In PLR 200820017 and PLR 200820025, both issued on February 7, 2008 and published on May 19, 2008, the IRS ruled once again that indirect exchanges through a QI between related parties were permitted, despite limited boot, when both parties agreed to hold their respective replacement properties for at least two years.
In PLR 200820017, a publicly traded Real Estate Investment Trust (REIT) that operates as an UPREIT, owns 89% of a limited partnership (“LP”), and the REIT acts as LP’s general partner. LP, in turn, owns a direct 99% in “Taxpayer,” a limited liability company. In addition, LP owns 99.9% of “Affiliate,” which in turn, owns the remaining 1% of Taxpayer.
Therefore, according to our math, LP owns 99.999% of Taxpayer. Taxpayer owns a 99-year lease with 75 years remaining.

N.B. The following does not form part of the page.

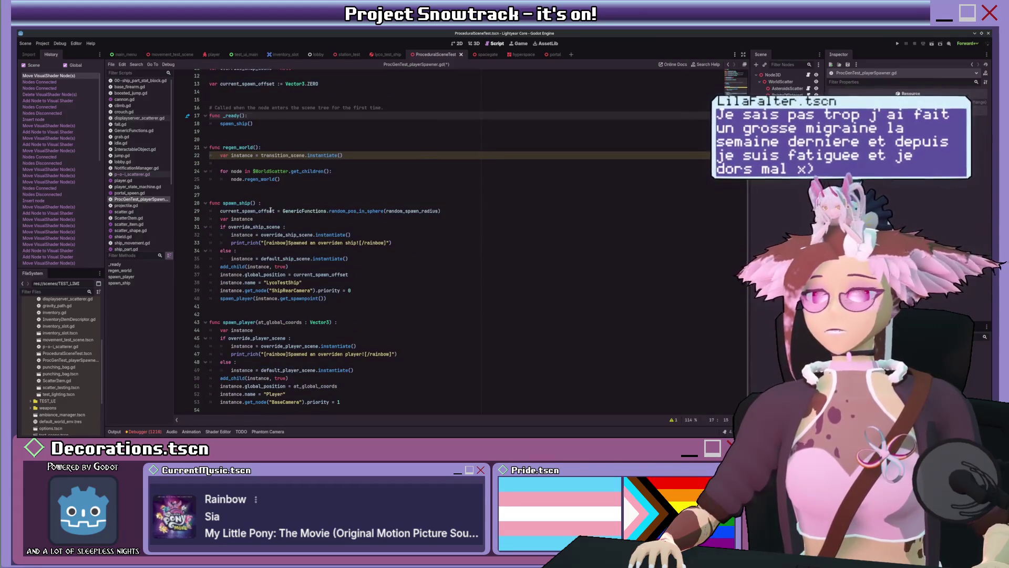
{"action": "scroll", "coordinate": [315, 211], "scroll_direction": "up", "scroll_amount": 2}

It proposes to sell that property through a QI, and it will acquire two replacement properties from LP. LP, in turn, will engage in its own like-kind exchange, through a QI. With the proceeds from the sale of the two properties to Taxpayer, LP will acquire other like-kind property from a third-party, but it may receive some limited boot in the process. Unfortunately, the amount of potential boot (expressed as a percent of the gain realized) has been purged from the published version of this private letter
ruling, so no guidance is provided as to the amount of boot that the IRS considers to be acceptable., however, we do know that it is certainly less than the gain realized by the related party. Both the Taxpayer and LP will hold onto their respective replacement properties for not less than two years after the exchange.

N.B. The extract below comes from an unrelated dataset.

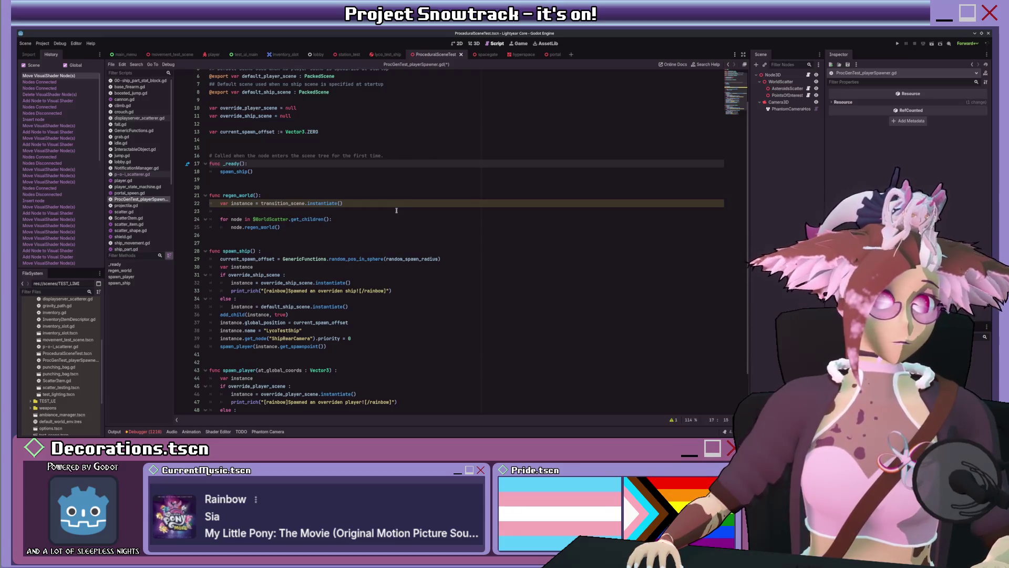
{"action": "left_click", "coordinate": [275, 212]}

In PLR 200820025, a publicly traded Real Estate Investment Trust (REIT) that operates as an UPREIT owns 89% of a limited partnership (the “Taxpayer”), and the REIT acts as the Taxpayer’s general partner. In this case, the Taxpayer sold an office building through a QI in the first leg of a like-kind exchange. One of the Taxpayer’s replacement properties will be a retail condominium owned by “Company.” Company is a subsidiary of the same REIT that owns 89% of the Taxpayer. Company will engage in its own like-kind exchange through a QI. It will acquire replacement property from a third-party. Both Taxpayer and Company will hold their respective replacement properties for a minimum of two years. Company may realize some limited taxable boot. Again, the maximum amount of that boot as a percentage of the realized gain has been deleted from the published version of the PLR.

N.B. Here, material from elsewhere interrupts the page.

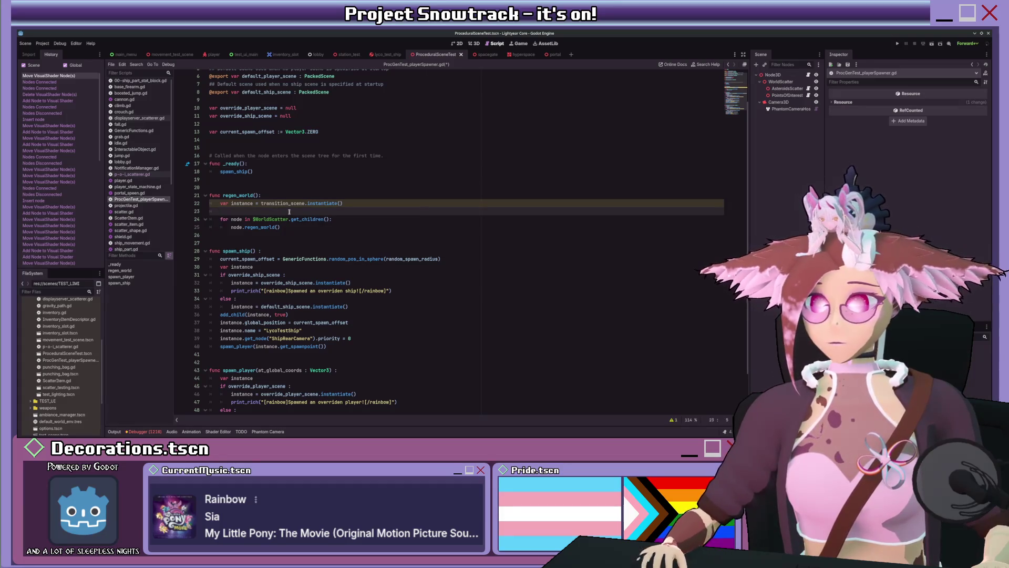
{"action": "type", "text": "instance.add"}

In both cases (as in previous similar rulings), the IRS has ruled that the exchange is not a like-kind exchange between related parties that would be subject to the restrictions of §1031(f), because the parties exchanged through a QI and not directly with each other. The IRS went on to hold that neither transaction is subject to §1031(f)(4) because the transactions were not
structured in order to avoid the purposes of §1031(f), provided that neither party disposed of its replacement property within two years. In both cases the IRS also held that receipt of limited cash boot by the related party would not invalidate the exchange under §1031(f)(4). Therefore, both transactions were approved.
It may be inferred from both letter rulings that 100% of the incidental boot received will be subject to tax and that the boot received will not exceed the realized gain. Therefore, presumably, no proceeds from basis shifting have been cashed out. This may account for the willingness of the IRS to accept limited boot in these and other similar transactions.